Circuit design data:

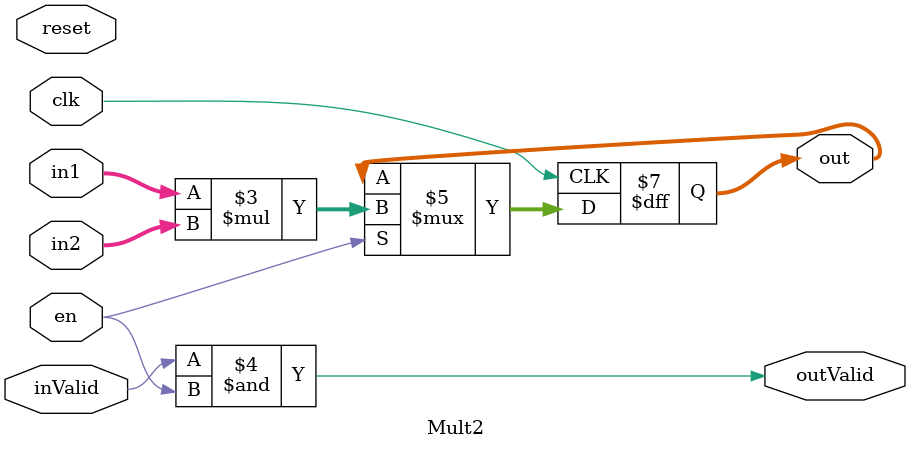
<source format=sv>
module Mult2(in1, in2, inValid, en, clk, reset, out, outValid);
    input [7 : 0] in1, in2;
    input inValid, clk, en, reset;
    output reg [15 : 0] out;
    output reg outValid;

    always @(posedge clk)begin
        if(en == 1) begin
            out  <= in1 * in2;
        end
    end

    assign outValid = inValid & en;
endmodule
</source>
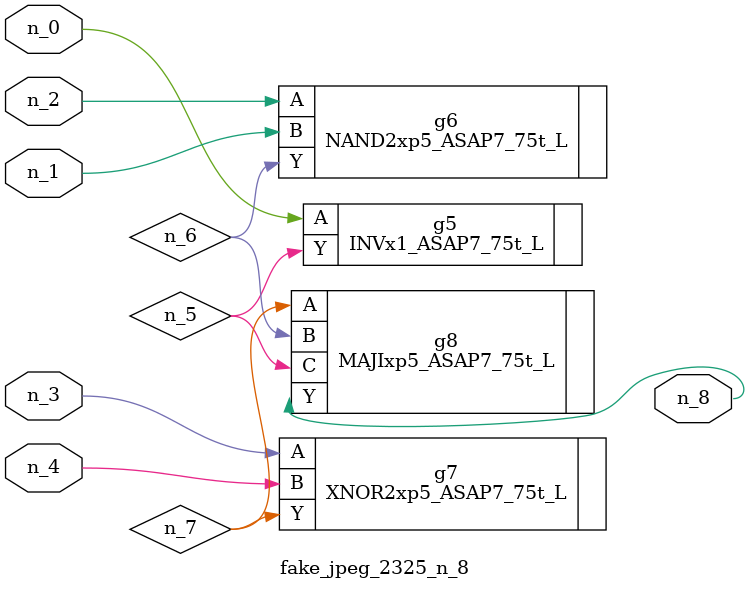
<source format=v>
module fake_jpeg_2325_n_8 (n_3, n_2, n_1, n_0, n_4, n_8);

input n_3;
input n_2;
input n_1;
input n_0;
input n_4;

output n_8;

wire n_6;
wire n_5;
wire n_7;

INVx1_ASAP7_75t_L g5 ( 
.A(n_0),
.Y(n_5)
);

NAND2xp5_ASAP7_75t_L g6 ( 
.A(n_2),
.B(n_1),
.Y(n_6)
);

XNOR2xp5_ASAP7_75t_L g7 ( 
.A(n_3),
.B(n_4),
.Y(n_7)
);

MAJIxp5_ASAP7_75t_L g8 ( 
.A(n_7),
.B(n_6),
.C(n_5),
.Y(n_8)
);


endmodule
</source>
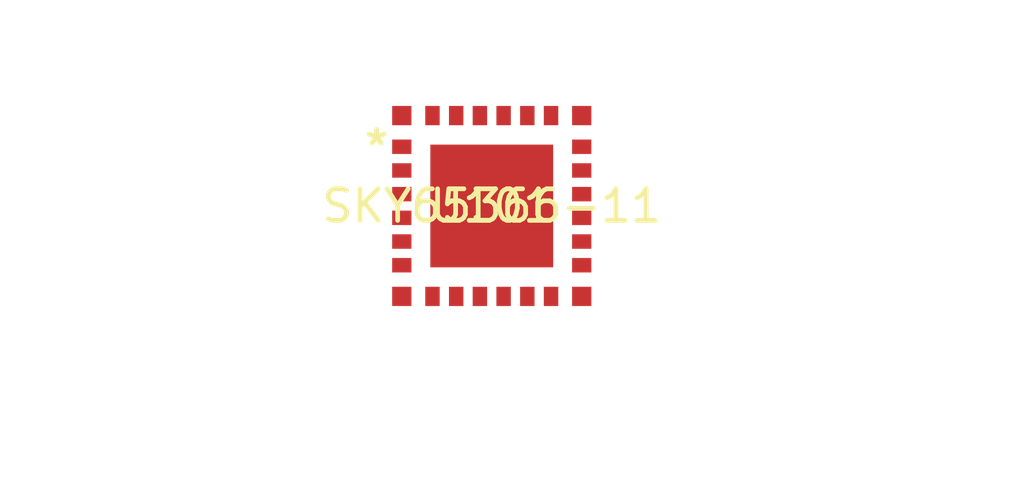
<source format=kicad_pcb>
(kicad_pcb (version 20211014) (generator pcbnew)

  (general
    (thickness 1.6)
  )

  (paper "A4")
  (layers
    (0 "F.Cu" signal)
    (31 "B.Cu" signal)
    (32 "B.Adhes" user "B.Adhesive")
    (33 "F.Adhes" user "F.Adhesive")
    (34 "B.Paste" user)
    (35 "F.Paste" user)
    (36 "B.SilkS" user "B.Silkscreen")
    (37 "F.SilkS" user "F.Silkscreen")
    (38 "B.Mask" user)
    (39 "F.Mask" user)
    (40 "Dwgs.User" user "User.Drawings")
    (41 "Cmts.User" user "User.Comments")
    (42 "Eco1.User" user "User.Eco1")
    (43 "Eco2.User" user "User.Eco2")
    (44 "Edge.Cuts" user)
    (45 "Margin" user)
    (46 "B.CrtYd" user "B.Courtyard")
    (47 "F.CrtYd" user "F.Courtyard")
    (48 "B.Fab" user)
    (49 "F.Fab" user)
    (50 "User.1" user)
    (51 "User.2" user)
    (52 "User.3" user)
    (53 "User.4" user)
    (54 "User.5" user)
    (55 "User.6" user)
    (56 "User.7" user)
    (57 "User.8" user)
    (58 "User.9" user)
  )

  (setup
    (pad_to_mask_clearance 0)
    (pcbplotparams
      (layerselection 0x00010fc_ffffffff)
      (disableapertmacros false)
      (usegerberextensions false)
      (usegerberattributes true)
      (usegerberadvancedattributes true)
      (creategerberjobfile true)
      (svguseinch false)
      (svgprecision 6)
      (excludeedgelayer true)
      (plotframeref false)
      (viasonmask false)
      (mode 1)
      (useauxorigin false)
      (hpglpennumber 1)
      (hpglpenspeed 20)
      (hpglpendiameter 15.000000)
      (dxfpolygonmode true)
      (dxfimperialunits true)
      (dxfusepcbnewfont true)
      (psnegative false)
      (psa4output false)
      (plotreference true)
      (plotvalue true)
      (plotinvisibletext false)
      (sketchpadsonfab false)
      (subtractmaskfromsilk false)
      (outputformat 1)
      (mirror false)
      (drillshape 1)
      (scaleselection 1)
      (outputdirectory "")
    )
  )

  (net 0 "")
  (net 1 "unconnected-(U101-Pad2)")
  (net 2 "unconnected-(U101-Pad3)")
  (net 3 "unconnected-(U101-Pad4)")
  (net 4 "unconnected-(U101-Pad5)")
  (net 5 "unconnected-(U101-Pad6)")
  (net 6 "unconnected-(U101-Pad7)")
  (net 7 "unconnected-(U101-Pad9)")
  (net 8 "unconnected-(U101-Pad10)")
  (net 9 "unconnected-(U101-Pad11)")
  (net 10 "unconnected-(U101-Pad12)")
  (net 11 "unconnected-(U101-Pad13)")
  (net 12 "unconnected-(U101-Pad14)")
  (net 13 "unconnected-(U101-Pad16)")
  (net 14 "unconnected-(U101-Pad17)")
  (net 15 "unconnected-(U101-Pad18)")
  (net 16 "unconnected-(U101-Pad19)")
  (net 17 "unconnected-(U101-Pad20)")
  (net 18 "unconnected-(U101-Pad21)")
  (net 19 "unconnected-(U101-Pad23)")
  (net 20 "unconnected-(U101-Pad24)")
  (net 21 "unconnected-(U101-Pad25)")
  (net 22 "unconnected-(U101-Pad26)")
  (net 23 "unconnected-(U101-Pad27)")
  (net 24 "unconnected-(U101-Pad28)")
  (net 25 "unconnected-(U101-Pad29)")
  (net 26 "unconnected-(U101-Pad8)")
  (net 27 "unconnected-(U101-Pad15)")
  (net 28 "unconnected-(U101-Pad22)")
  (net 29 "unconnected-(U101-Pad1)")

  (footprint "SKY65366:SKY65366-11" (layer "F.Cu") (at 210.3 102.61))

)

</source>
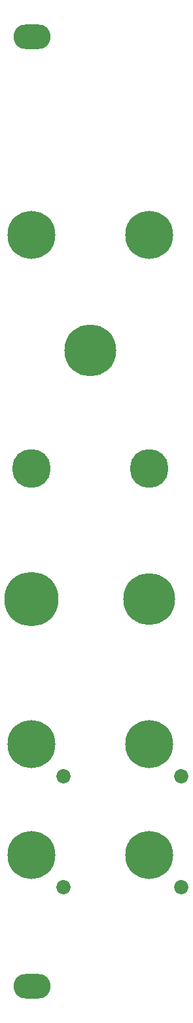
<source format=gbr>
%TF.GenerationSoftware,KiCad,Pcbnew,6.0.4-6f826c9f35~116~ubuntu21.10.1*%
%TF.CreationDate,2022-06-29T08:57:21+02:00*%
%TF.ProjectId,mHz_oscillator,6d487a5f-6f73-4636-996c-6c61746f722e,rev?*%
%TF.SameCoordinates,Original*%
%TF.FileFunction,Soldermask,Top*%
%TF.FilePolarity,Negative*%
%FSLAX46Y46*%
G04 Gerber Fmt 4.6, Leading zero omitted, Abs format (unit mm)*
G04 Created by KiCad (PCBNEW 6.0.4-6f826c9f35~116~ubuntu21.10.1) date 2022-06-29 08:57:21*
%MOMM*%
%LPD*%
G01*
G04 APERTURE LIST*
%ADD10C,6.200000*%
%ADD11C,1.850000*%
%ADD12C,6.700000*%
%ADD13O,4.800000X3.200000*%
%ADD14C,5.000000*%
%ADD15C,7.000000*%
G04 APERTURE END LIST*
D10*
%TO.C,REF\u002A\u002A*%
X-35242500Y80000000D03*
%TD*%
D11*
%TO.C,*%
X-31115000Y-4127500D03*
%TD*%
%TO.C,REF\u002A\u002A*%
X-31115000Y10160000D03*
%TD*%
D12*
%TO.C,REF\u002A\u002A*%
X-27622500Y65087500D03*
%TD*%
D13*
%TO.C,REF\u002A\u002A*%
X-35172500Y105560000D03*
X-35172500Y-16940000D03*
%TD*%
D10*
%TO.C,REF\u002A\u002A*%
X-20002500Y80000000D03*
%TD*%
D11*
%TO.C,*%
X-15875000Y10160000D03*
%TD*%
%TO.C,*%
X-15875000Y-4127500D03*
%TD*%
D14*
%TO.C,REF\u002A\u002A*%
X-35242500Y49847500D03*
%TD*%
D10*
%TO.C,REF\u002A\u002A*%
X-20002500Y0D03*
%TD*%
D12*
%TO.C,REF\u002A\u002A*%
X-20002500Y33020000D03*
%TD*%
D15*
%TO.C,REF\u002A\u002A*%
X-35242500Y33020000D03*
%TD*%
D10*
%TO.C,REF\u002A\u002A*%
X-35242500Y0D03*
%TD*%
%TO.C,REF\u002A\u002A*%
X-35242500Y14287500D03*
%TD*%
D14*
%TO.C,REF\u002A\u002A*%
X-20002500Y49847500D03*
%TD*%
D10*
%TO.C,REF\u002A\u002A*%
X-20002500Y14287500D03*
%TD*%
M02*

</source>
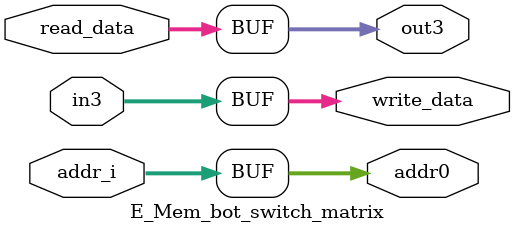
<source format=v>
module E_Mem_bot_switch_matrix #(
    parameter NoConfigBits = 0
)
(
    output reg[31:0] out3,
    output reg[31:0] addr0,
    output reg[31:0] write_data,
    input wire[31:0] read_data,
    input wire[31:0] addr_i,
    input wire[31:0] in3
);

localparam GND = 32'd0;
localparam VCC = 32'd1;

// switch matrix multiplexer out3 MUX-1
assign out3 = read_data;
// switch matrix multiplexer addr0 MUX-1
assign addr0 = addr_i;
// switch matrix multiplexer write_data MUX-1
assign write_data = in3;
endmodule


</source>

> _Task directions_: Determine the number of lines in the entries above where the string "APERTURE" appears. Answer with the number alone.

> _Answer to the problem_: 2